▶ _Instructions to follow_
Look through the lines below; wherever the word "pixels" appears, copy that line.

============================================================

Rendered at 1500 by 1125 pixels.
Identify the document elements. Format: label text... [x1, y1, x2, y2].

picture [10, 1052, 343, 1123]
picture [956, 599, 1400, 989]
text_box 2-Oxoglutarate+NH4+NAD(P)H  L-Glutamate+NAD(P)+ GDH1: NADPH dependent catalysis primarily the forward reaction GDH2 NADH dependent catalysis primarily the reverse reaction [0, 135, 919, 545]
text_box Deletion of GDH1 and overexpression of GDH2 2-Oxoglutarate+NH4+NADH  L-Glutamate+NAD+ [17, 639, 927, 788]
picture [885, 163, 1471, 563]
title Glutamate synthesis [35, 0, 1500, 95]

============================================================

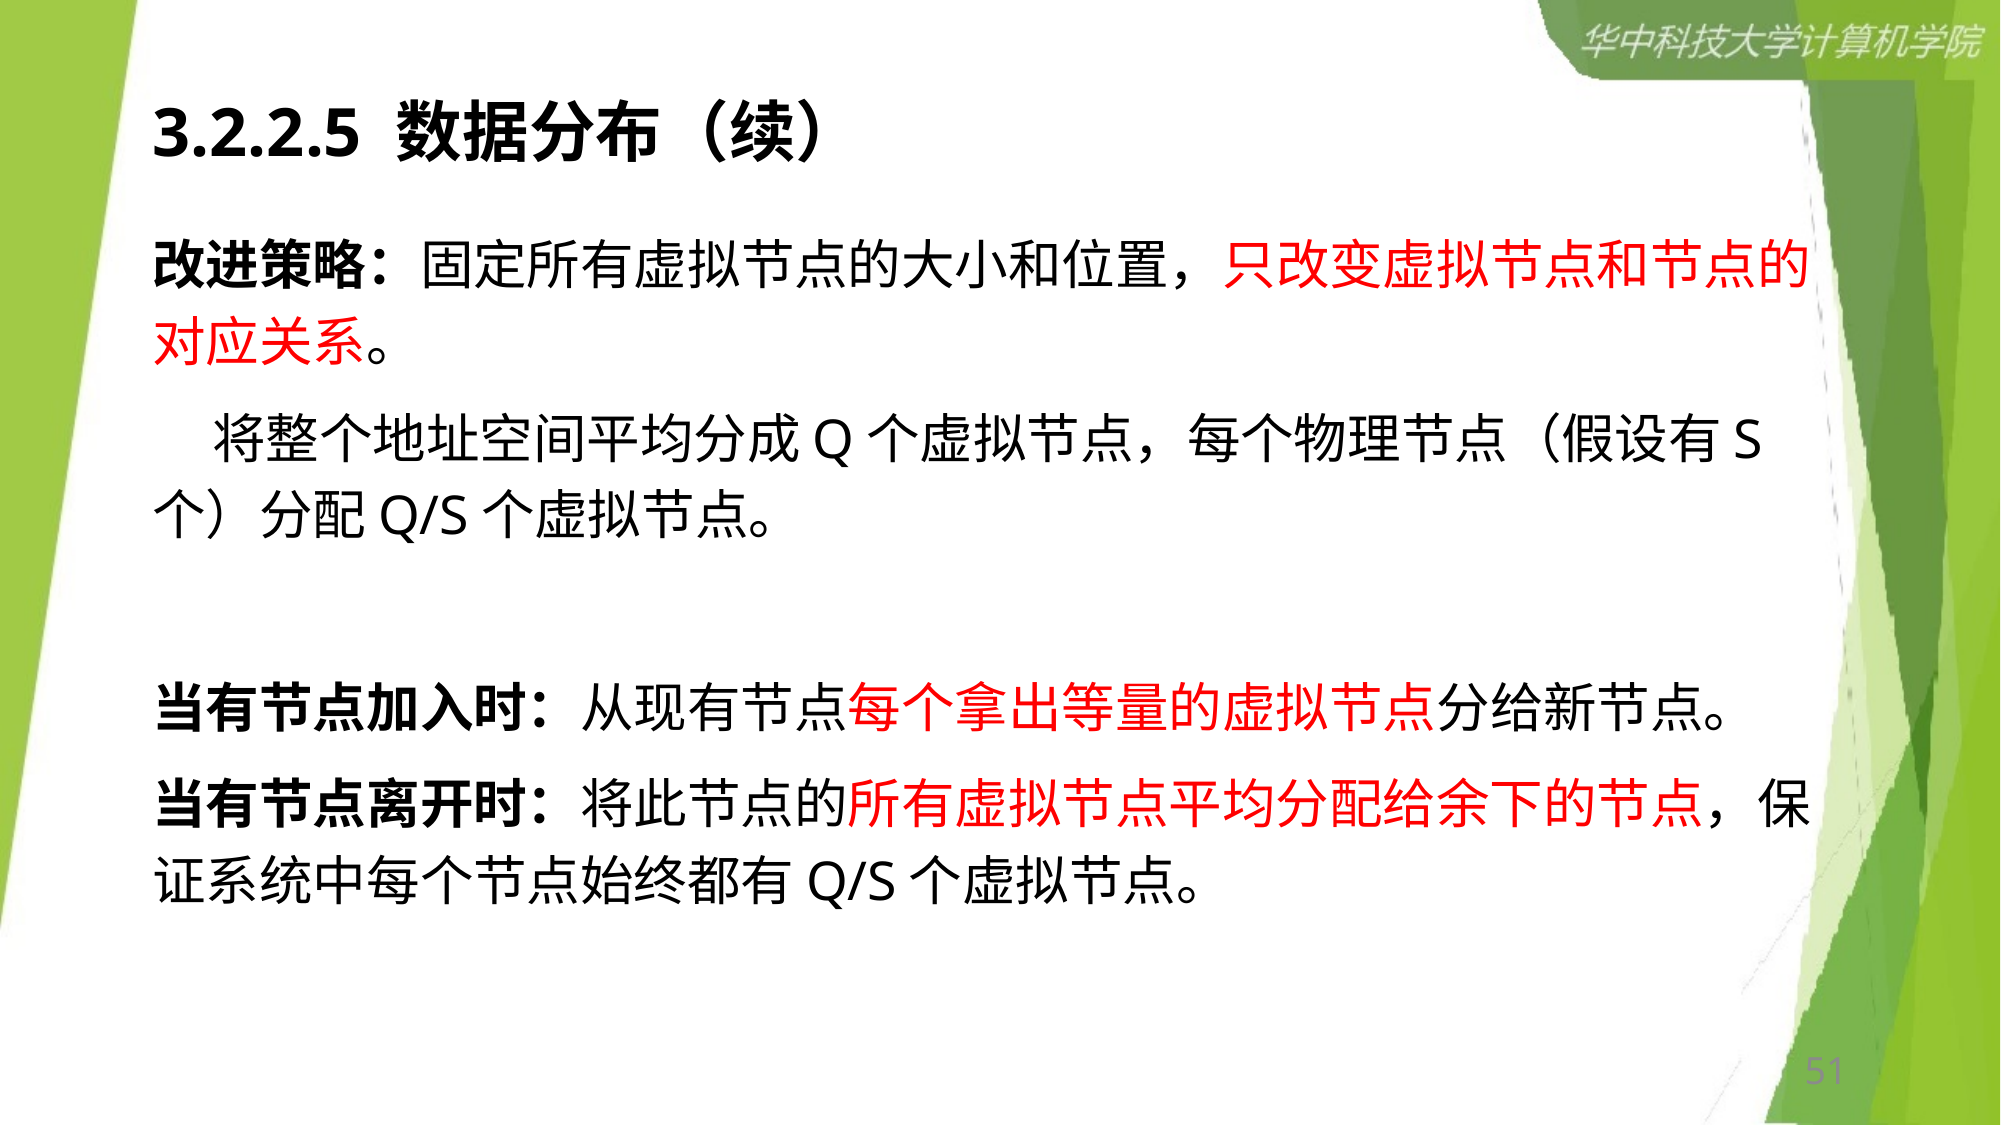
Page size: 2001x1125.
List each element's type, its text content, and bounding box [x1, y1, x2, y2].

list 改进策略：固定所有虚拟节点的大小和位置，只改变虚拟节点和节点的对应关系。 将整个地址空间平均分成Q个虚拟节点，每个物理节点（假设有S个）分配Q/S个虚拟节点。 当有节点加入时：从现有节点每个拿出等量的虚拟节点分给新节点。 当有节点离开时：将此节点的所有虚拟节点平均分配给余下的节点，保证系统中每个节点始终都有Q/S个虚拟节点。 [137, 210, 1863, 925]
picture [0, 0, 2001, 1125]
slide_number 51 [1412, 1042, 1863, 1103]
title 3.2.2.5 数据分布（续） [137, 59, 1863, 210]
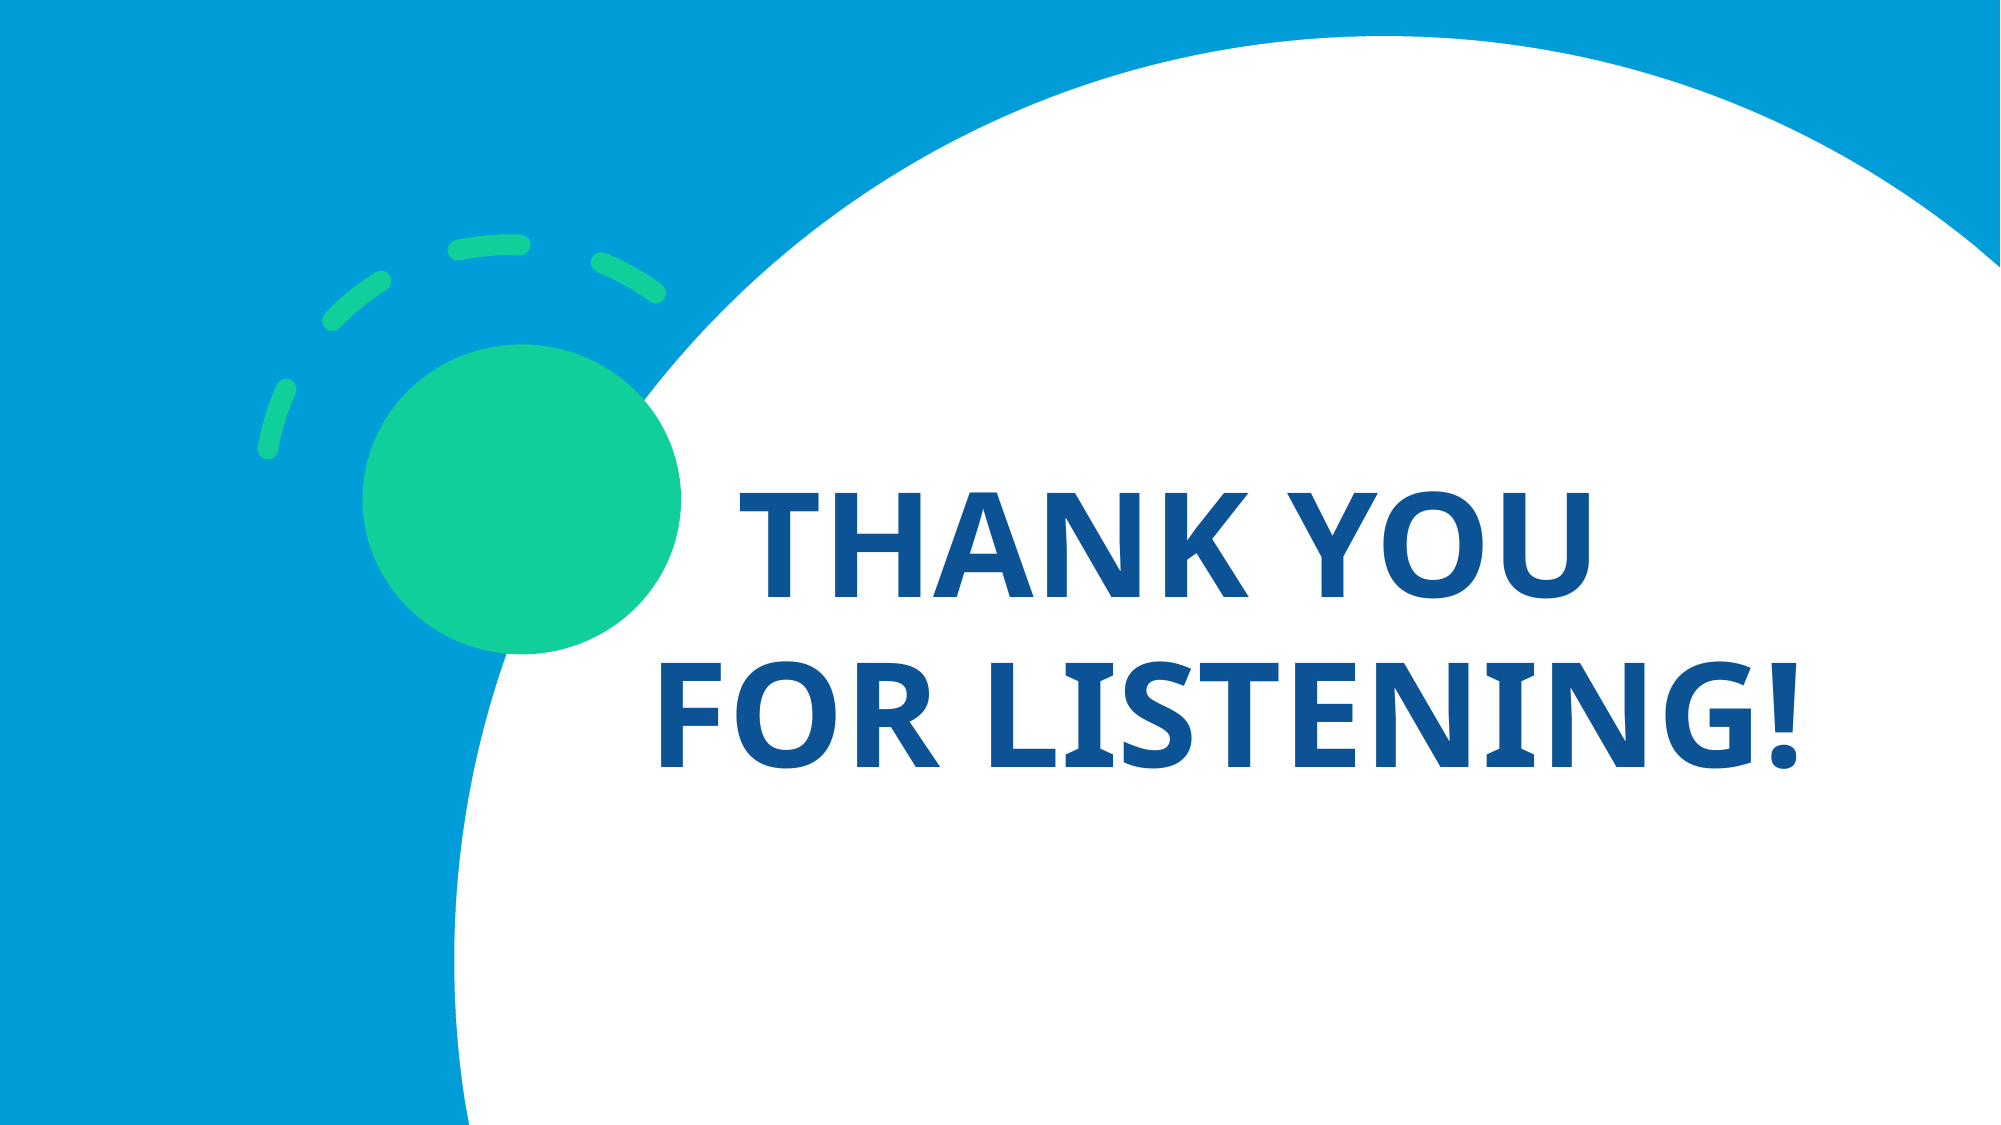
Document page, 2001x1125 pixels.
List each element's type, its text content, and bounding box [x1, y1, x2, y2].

============================================================

▶ _Solution to this problem_
Rendered at 1500 by 1125 pixels.
Document page, 2001x1125 pixels.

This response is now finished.